A glob pattern is a wildcard expression used to match filenames and paths, such
as *.txt for all text files. It's the matching syntax used by shells,
.gitignore, and many build tools.
What is the difference between glob and regex?
Globs are a small wildcard language for matching file paths, where * means
"any characters." Regular expressions are a far more powerful, general-purpose
text-matching language with anchors, quantifiers, and groups. They share some
symbols but behave differently.
What does ** (globstar) do?
** matches directories recursively, crossing folder boundaries. For example,
src/**/*.js matches every .js file at any depth under src, while src/*.js
matches only the top level.
What is the difference between * and **?
A single * matches within one directory level and stops at /. A double **
matches across multiple directory levels. Use ** for recursive matching.
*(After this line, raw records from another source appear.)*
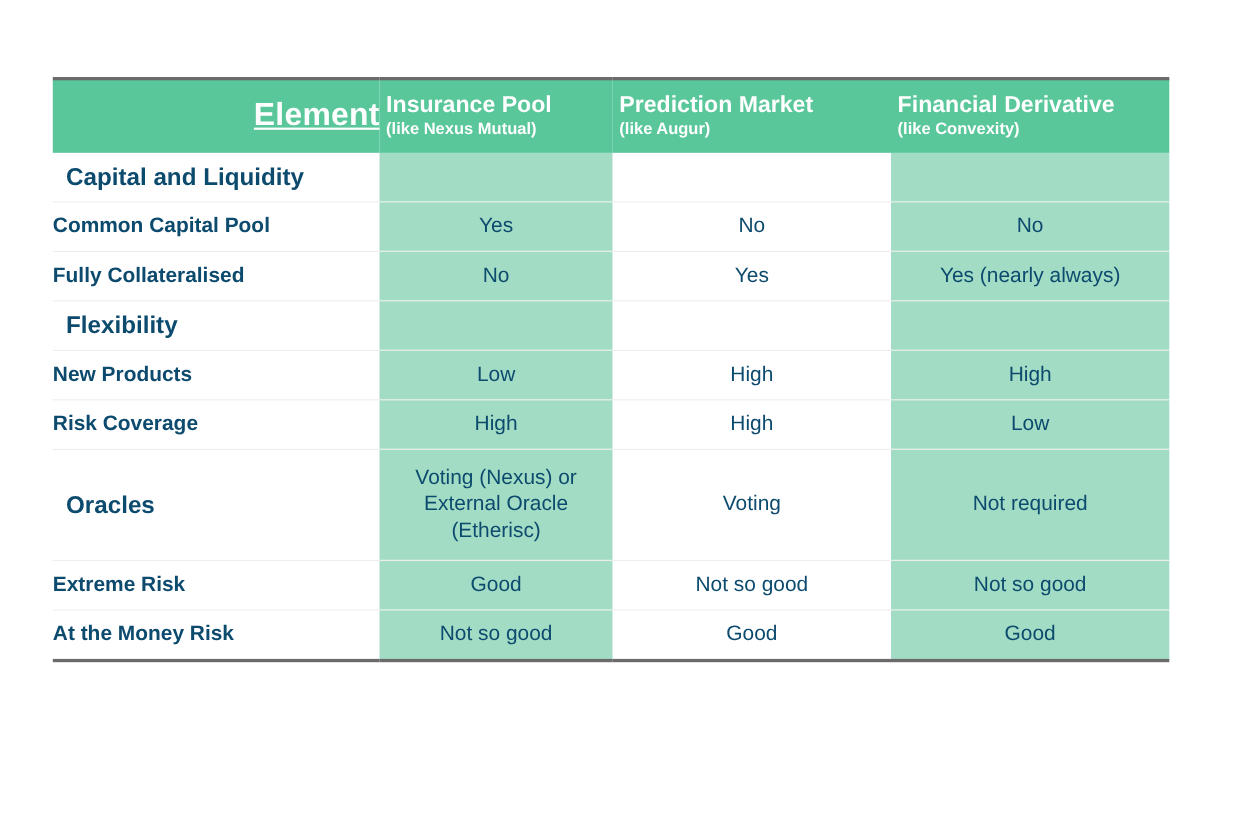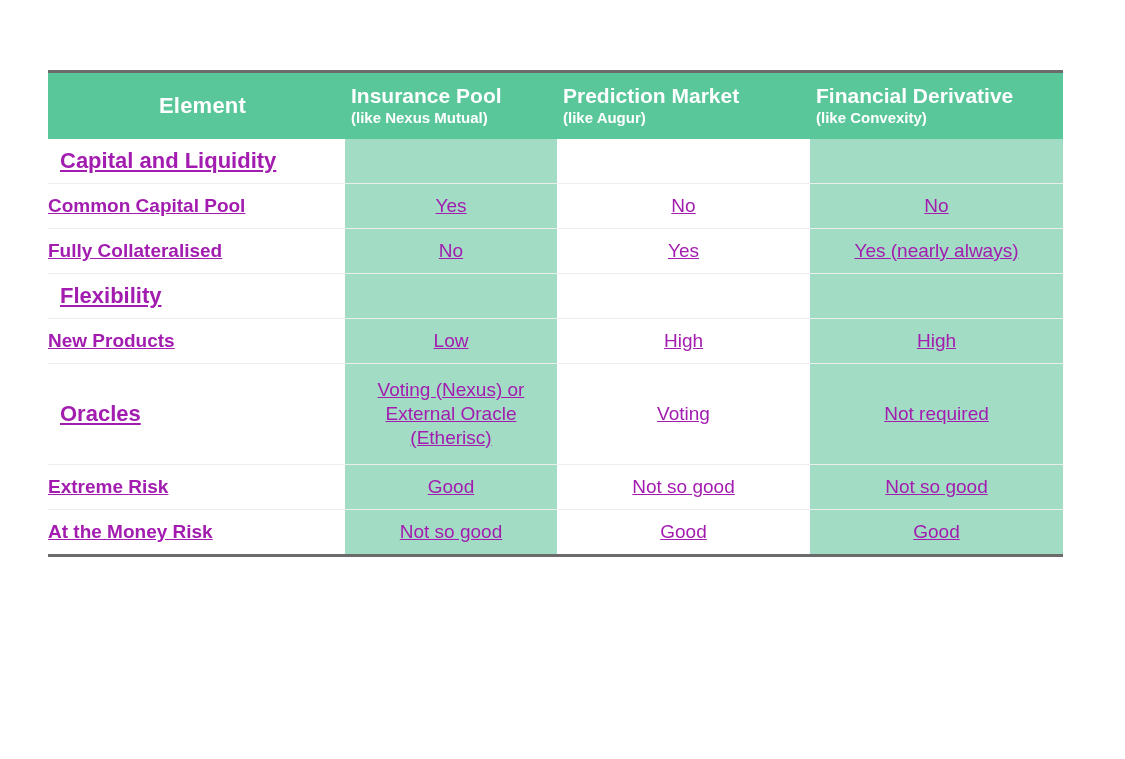--- a/index.html
+++ b/index.html
@@ -47,10 +47,11 @@
     border: none;
   }
   th.head-element {
-    text-align: center;
+    text-align: right;
     padding-left: 12px;
-    font-size: 22px;
+    font-size: 29px;
     letter-spacing: .2px;
+    text-decoration: underline;
   }
   th.head-col {
     text-align: left;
How do I match multiple extensions with a glob?
Use brace expansion: *.{js,ts,jsx,tsx} matches all four extensions. Note that
brace expansion isn't supported everywhere, including standard .gitignore.
How do I exclude files in a .gitignore?
Prefix a rule with ! to negate it and re-include a previously ignored file —
for example, ignore *.log but keep one with !important.log. This won't work
if the file's parent directory is already excluded.